Let $f\colon\mathbb R\to\mathbb R$ be a surjective function. Assume that $f'$ is also surjective. Assume also that $f$ vanishe on $s=1$ of order $m$.
My question is: Are the following functions also surjective? $$f(s^2-s+1)$$ and $$(s-1)f(s)$$
At least locally near the point $s=1$.
1) Since $s^2 - s + 1 \geq 0$ for all $s \in \mathbb{R}$, the answer to the first question is "no." That is because $f(s)$ might only be surjective because of its properties on negative values of $s$. (You can come up with a specific example).

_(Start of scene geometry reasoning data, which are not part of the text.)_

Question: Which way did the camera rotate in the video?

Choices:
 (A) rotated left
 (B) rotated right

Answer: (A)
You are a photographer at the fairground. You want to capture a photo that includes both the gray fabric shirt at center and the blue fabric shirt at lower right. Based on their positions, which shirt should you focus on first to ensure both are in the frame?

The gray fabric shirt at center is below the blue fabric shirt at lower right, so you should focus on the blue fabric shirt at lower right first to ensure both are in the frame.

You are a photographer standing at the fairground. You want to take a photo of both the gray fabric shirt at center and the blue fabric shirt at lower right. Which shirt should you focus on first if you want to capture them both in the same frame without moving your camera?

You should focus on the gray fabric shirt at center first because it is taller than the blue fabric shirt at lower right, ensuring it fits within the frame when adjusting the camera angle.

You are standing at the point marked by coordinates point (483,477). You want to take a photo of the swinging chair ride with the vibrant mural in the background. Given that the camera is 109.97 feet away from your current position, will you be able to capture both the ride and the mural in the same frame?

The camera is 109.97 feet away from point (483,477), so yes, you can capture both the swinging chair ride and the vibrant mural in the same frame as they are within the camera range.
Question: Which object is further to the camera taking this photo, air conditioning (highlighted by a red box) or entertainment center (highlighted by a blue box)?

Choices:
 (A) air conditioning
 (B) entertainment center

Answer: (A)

2) The idea here is to construct a function $f(s)$ that is surjective over $s \in \mathbb{R}$, is not surjective over $s\geq 2$, but has a surjective derivative over $s\geq 2$.
Specifically, to show that $(s-1)f(s)$ is not necessarily surjective, even when $f(s)$ meets the criteria, define:
$f(s) = g(s)$ if $s \in [2, \infty)$
$f(s) = c(s)$ if $s \in [0,2]$
$f(s) = s-1$ if $s \in (-\infty, 0]$
where $g(s)$ has derivatives of all orders over $s\geq 2$, is non-negative for all $s \geq 2$, and satisfies $\sup_{s\geq 2}g'(s) = \sup_{s\geq 2}g(s) = \infty$ and $\inf_{s\geq 2} g'(s) = -\infty$. You can come up with such a function $g(s)$. Then fill in $c(s)$ appropriately over $s \in [0,2]$ to ensure the differentiability and $s=1$ conditions are met. Finally, show that $f(s)$ is surjective, $f'(s)$ is surjective, but $\inf_{s\in \mathbb{R}} (s-1)f(s) > -\infty$.